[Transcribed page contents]
|---|
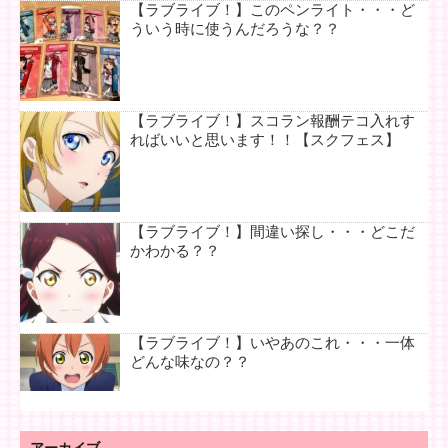
【ラブライブ！】このペンライト・・・ど
ういう時に使うんだろうな？？
【ラブライブ！】スコラン報酬テコ入れす
ればいいと思います！！【スクフェス】
【ラブライブ！】間違い探し・・・どこだ
かわかる？？
【ラブライブ！】いやあのこれ・・・一体
どんな味なの？？
アーカイブ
|---|
#### [Task to complete]
Render every line of the transcribed text in the material above as a numbered list, omitting blank lines and leaving out the pictures.

#### [Answer section]
1. 【ラブライブ！】このペンライト・・・ど
2. ういう時に使うんだろうな？？
3. 【ラブライブ！】スコラン報酬テコ入れす
4. ればいいと思います！！【スクフェス】
5. 【ラブライブ！】間違い探し・・・どこだ
6. かわかる？？
7. 【ラブライブ！】いやあのこれ・・・一体
8. どんな味なの？？
9. アーカイブ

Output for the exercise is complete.